Cards vs. Dice
Recently, quite a few people have asked me what system we are basing Ki-Khanga™: The Sword and Soul Role-Playing Game on. I answer that I created the game mechanic and people respond with “Oh”, “Hmm”, or with silence. Now if Gary Gygax and the boys are capable of creating a game system, why isn’t a brother from the West Side of Chicago?
For those that don’t assume I am too stupid, too lazy, or too uninventive to create a viable and enjoyable game mechanic, I am next asked what type of dice we are using for resolution of actions like combat, running, jumping, building a ship, etcetera. When I answer that we are not using dice, we are using cards, I am met with either joy, pity for my soul, or outright animosity. One brother said with disgust: “Oh, another Amber.” I reminded him that Amber does not use any type of random generator. I also told him that Ki-Khanga™: The Sword and Soul RPG is not “another” anything. As an author, I take pride in my creativity. There is no need to be another Dungeons & Dragons, Tunnels & Trolls, Palladium, Vampire: The Masquerade, or any other game. We are giving the gamer a unique experience or nothing at all. My co-creators feel the same. If we were going to base our game mechanics on someone else’s we’d just create a game supplement.
At this point you might be saying “All that rhetoric sounds good but, hey, cards and dice are both means of generating a random number, so why not just stick to pulling out a few dice and getting people to roll a few random numbers? Stick to what everyone else does, man!”
Because I have no desire to do what everyone else does. If I did, I would not have chosen to be an independent author and filmmaker. I would have – and could have – gone “mainstream”; I have no desire to do so.
Before you dismiss me as insane, or plot my death for such sacrilege, I would like to put in my two cents for the playing card.
1. Playing Cards have a greater subtlety than dice.

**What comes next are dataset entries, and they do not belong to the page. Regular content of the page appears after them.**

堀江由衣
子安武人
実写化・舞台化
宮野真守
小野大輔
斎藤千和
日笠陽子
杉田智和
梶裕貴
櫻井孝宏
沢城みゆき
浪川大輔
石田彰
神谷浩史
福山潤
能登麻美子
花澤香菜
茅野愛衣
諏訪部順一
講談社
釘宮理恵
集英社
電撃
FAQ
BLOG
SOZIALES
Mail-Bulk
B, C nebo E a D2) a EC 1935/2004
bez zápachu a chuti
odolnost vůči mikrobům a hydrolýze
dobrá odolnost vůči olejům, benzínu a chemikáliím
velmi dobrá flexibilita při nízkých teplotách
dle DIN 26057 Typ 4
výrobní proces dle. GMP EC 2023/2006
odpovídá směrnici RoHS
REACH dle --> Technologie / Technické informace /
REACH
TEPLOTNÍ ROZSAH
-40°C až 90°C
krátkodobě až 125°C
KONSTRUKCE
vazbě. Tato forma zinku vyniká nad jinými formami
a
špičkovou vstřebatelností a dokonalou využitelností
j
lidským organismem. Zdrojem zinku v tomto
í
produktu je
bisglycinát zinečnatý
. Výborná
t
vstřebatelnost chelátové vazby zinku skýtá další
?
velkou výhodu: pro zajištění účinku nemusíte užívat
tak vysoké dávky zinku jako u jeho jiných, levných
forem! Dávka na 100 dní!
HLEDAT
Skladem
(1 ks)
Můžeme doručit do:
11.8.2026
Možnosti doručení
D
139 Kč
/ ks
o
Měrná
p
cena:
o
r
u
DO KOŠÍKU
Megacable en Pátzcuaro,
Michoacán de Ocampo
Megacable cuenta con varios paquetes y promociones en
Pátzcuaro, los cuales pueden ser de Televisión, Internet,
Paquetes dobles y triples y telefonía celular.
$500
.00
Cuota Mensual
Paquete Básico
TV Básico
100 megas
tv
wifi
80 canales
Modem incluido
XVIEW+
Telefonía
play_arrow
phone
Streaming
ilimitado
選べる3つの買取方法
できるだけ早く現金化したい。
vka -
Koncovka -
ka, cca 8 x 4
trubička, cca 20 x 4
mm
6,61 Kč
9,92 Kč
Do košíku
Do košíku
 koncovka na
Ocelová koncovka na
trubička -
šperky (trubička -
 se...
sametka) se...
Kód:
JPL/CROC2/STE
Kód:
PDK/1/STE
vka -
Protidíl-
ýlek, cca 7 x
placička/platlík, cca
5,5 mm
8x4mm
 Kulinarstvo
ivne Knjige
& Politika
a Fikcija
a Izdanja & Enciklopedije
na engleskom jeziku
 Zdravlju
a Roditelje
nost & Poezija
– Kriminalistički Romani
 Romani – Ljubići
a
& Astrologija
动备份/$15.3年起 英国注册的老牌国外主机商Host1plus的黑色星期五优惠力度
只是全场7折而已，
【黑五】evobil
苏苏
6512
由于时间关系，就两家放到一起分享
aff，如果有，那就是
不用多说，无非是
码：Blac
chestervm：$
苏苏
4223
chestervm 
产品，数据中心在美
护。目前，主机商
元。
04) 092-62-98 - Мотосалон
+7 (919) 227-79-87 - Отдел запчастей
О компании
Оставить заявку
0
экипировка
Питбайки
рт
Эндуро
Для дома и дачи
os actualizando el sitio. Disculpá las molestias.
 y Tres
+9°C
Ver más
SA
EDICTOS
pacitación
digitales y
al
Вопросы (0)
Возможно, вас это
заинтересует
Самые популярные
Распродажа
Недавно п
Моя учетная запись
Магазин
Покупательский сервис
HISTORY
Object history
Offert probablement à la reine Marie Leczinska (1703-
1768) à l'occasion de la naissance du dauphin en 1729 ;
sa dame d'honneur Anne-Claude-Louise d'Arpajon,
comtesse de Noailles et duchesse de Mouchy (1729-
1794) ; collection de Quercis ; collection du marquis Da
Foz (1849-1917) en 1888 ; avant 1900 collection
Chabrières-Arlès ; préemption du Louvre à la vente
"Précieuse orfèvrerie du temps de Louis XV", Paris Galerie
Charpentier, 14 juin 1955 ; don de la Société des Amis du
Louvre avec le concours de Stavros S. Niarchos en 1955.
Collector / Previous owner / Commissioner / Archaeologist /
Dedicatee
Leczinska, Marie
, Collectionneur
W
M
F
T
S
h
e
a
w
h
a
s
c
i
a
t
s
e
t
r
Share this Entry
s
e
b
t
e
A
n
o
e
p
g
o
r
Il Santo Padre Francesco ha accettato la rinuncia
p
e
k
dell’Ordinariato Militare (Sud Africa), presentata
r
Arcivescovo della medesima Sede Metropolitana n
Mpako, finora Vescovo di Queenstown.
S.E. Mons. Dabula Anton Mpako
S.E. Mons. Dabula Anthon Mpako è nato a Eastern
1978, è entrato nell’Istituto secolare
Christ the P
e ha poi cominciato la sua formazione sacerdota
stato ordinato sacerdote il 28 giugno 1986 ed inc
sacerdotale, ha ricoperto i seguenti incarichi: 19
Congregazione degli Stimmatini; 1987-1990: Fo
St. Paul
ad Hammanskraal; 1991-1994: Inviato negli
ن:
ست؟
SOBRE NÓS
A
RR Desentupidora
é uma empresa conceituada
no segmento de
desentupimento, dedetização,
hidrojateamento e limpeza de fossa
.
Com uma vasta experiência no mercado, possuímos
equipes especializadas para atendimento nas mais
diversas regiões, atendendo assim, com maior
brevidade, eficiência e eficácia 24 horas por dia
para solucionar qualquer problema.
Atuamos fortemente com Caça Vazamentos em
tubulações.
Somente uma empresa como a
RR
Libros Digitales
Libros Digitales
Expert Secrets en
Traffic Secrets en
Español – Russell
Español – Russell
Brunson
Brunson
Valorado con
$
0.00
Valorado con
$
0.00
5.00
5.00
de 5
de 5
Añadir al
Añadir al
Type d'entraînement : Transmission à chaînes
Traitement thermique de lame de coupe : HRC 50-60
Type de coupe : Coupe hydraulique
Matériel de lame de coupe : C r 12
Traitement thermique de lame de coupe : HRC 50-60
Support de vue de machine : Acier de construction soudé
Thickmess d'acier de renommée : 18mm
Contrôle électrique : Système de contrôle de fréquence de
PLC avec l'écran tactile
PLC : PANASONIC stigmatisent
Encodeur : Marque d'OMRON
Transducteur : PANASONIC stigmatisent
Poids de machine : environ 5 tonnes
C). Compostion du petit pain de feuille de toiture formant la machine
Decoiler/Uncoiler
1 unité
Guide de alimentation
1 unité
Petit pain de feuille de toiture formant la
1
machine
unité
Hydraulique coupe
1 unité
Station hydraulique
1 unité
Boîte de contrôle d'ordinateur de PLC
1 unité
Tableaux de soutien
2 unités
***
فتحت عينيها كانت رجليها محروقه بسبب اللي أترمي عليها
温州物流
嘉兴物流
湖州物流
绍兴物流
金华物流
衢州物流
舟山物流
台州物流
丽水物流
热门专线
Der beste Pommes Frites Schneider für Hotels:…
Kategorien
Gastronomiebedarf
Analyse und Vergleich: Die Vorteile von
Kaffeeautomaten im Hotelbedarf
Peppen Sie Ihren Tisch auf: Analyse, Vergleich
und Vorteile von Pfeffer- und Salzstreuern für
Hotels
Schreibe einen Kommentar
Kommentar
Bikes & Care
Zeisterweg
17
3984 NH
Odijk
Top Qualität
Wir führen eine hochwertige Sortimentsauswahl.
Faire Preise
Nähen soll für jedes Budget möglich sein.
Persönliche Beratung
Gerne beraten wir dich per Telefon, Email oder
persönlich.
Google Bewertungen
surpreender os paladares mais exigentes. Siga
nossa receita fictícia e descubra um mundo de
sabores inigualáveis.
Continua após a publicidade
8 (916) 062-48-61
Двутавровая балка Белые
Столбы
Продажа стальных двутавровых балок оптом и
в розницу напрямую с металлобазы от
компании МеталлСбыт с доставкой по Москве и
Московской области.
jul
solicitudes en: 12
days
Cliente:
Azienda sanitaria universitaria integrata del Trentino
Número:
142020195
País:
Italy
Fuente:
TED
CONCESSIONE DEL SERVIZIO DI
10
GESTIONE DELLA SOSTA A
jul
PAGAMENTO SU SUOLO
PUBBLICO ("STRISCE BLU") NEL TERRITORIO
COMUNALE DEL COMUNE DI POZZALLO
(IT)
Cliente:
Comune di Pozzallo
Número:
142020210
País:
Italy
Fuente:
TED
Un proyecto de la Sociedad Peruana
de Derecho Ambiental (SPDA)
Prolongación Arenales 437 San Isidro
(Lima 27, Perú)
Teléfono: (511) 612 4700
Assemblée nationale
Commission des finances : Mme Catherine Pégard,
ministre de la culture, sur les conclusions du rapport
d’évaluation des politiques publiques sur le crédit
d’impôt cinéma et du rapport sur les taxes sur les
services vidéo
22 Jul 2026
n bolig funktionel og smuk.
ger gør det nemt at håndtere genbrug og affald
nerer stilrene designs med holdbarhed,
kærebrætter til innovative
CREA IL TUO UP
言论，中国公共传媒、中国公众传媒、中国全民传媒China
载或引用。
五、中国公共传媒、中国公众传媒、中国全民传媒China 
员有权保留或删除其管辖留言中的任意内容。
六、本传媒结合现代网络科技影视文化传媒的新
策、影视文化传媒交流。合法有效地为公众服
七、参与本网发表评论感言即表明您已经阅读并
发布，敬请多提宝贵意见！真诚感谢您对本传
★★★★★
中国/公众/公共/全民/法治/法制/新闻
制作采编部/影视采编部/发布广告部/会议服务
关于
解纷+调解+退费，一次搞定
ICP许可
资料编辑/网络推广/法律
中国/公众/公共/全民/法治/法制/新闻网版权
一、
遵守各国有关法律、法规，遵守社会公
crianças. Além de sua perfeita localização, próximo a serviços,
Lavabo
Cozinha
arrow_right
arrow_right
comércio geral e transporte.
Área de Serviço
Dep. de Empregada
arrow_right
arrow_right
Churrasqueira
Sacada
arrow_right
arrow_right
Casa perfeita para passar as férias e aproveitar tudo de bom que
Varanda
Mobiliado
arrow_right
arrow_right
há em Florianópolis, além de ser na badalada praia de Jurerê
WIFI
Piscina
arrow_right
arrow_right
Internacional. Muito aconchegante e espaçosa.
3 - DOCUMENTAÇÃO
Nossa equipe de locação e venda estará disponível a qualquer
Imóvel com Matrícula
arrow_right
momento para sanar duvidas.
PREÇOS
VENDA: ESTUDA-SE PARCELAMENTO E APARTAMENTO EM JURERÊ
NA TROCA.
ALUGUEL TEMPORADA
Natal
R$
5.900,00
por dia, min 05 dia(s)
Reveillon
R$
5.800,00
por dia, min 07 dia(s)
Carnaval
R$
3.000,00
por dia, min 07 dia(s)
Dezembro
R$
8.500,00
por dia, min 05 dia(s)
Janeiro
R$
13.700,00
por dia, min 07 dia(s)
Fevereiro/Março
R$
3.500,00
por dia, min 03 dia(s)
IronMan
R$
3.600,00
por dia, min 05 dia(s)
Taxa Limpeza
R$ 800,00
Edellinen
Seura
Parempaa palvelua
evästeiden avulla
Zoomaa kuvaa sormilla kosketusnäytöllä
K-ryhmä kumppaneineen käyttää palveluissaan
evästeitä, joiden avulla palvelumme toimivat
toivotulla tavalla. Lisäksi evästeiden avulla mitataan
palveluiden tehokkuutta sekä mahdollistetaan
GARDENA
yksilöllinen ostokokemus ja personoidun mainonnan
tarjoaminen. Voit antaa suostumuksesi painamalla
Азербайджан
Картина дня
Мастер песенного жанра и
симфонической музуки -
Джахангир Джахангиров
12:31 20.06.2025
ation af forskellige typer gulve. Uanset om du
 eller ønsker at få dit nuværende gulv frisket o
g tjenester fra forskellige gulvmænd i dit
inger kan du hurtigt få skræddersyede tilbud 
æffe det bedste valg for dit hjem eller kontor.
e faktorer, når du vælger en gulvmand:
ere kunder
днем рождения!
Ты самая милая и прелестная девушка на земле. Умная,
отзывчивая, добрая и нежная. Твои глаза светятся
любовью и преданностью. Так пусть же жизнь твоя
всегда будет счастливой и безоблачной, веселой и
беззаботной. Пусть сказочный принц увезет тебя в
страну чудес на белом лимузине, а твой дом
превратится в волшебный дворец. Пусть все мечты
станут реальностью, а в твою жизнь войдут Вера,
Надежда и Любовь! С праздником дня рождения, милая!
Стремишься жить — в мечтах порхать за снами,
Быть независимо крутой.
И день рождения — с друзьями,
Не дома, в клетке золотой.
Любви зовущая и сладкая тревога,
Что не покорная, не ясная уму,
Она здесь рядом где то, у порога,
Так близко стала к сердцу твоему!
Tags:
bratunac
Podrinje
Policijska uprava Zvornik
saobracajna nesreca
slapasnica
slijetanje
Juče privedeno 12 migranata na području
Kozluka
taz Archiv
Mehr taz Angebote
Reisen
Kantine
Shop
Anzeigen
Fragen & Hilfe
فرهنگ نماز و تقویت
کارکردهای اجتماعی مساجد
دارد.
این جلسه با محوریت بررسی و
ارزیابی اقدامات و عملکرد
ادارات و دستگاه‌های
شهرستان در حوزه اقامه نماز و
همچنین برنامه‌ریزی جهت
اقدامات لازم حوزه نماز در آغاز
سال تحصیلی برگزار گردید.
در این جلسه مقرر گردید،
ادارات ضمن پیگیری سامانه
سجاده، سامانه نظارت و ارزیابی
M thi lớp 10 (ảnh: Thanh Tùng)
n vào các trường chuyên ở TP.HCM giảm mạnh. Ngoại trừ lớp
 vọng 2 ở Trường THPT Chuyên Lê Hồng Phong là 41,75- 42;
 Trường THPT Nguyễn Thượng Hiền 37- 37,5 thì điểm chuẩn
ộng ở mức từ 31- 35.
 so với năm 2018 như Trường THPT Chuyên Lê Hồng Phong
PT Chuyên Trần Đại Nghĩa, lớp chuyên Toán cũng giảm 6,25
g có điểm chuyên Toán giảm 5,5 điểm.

It doesn’t matter how many sides your die has, a 5 is just a 5. In a deck of cards, 5 could be one of two colors (red or black) or one of four suits (spades, clubs, hearts, diamonds). You can just use the 5 as a five but the color or suit could also indicate something about the particular 5 that has been drawn.
2. Playing cards also come with court cards. These unique cards (Jack, Queen and King) could be wild cards, have augmentation properties or indicate automatic successes or failures.
3. Playing cards come with a greater number of interpretations. There are 10 numbers and three courts per suit… and Jokers!
4. Dice need tables, cards only need hands. Dice need a surface to bounce off so that they can reveal their secrets. A player can sit on a couch in a room with no table and pull cards from a deck he is holding in his hands. With dice, he’d have to hunch down to roll them on the floor. Back pain…poor posture…shame.
I recommend a card-based system over a dice based one but, to each is own. The essential point is that your conflict resolution method should be intuitive. Here are some intuitive ways of measuring:
Your random chance will be expressed as a number. When you test you will do some light mathematics and end up with a number. This will be compared to some other number and success or failure will thus be determined. Dice can do this too, but let’s examine the cards further:
This is one thing dice can’t do. A 6 in a deck of cards could just be a six, but it also possesses a Suit and that Suit could have significant meaning. A six of diamonds could be very different from a six of clubs.
Each Suit can deal with a different aspect of life, attribute, power type, school of magic and so on. For example:
• ♠: Intellect
• ♥: Emotion
• ♣: Spiritual Growth
• ♦: Wealth
You may note that the four categories described here present all sorts of possibilities for bonuses and plot effects. Anything that will give you, as the GM, a break in interpreting what a result means has to be a good thing.
Suits can also denote effects on plot, characters, world events (e.g. weather) or treasures. And don’t forget that cards come in two colors. This expands the possible meanings of the Suit even further. For example, red cards could mean “yes” and black cards mean “no”.
This is where cards really start to take off into a whole different stratosphere when compared to dice. No other randomizer has extra elements built in the way a pack of cards does. Here you have three cards per Suit that essentially have no numeric value.
They are “special” cards. They could mean something or nothing. You can even remove them if you feel they are unnecessary.
With dice, a roll of 1 is either great (on testing systems that go low) or disastrous (on testing systems that go high). Cards have tended to indicate there is something special about the number ‘one’. It’s called the “Ace”, after all – as in ‘acing’ a test, or an ‘ace’ pilot. One of the distinct problems of dice based systems is that once players are used to the system, they can tell, from a roll, what kind of result they’ve achieved. Cards allow for more flexibility in this case.
Just when you thought a single randomizer couldn’t get any cooler, along comes a card without a numeric value or a suit. A card that essentially represents a kind of “all bets are off” concept. The power and versatility of the Joker card is exemplified by how the card itself has stepped out of the deck and into unrelated games like quizzes. The Joker symbolizes that some extraordinary game event has been introduced. Whether you harness this power for your own adventures is up to you.
If you take a die, add another die what do you have? Well, two dice. Take a deck of cards and add a second deck of cards and you could have a couple of things – Firstly, you have one HUGE deck of cards. Secondly, you could buy two packs of cards which are of different brands. Then, you have two different decks. You could use one for straight numeric randomizing and the other as a kind of fate deck and/or fortune deck. The possibilities are many.
Hopefully, I have helped to open your eyes – and mind – to the power of card decks as a randomizer in role-playing. Ki-Khanga™: The Sword & Soul RPG uses playing cards quite ingeniously for fun, exciting and versatile play.